Hawkes autoregressive processes: a new model for multiscale and heterogeneous processes
Théo Leblanc
TL;DR
This work introduces Hawkes AutoRegressive (HAR) processes that couple a continuous-time Hawkes intensity with a multiscale autoregressive component to model heterogeneous data across timescales. It provides a rigorous probabilistic foundation, proving existence of non-exploding and stationary HAR processes under spectral-radius conditions, and develops a linear cluster representation with exponential moment bounds. The authors extend LASSO-based estimation to HAR by using adaptive weights and a dictionary of bounded functions, establishing Oracle inequalities under Restricted Eigenvalue conditions and deriving data-driven calibration via Bernstein inequalities.
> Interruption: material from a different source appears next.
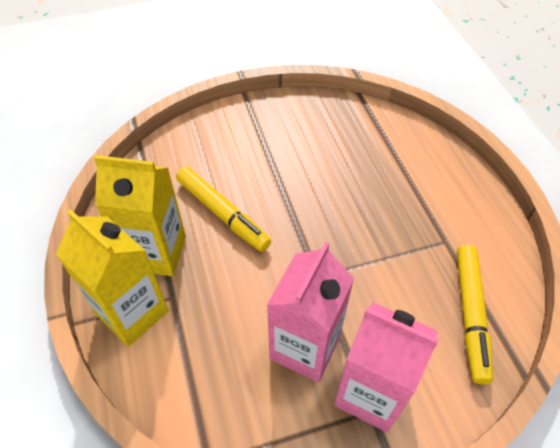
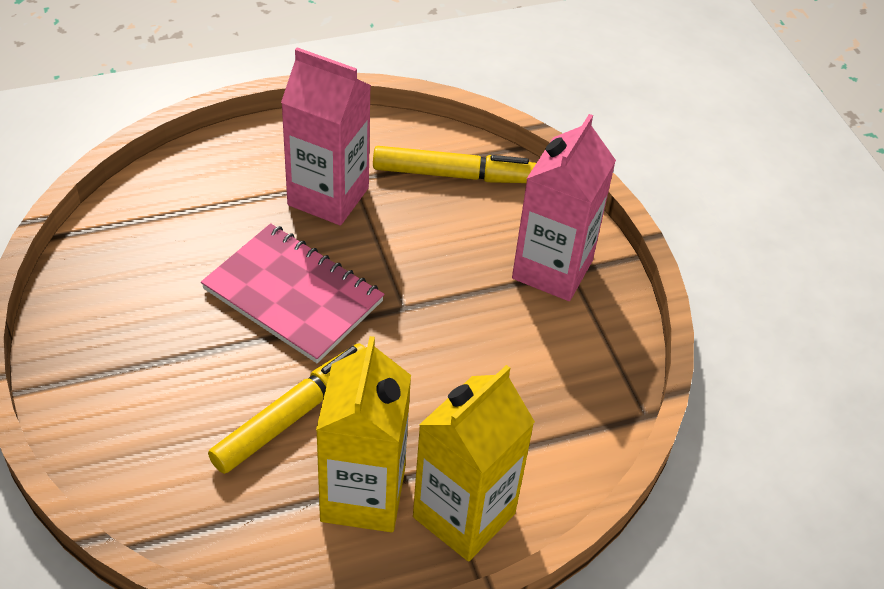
camera: 95 degrees left, 5 degrees down
(305, 347) = (503, 324): pink carton -> pink carton (328, 196)
(322, 209) = (293, 295): none -> pink notebook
A Berbee coupling framework yields exponential concentration results and supports sharp convergence rates to stationarity, enabling robust statistical guarantees for inference in multiscale heterogeneous point-process models. The results have potential applications in neuroscience and other domains where coupled continuous-time and discrete-time dynamics arise, and they offer a principled way to perform sparse interaction selection via LASSO in HAR settings that include cross-scale dependencies.
Abstract
Both Hawkes processes and autoregressive processes depend on linear functionals of their past while modelling different types of data. As different datasets obtained through the recording of the same phenomena may be heterogeneous and occur at different timescales, it is important to study multiscale and heterogenous processes, such as those obtained by combining Hawkes and autoregressive processes. In this paper, we present probabilistic results for this new Hawkes autoregressive (HAR) model, including the existence of a stationary version, a cluster representation, exponential moments and asymptotic behaviour. We also derive statistical results for estimating interactions, extending the well-known LASSO estimation method to Hawkes Autoregressive (HAR) processes.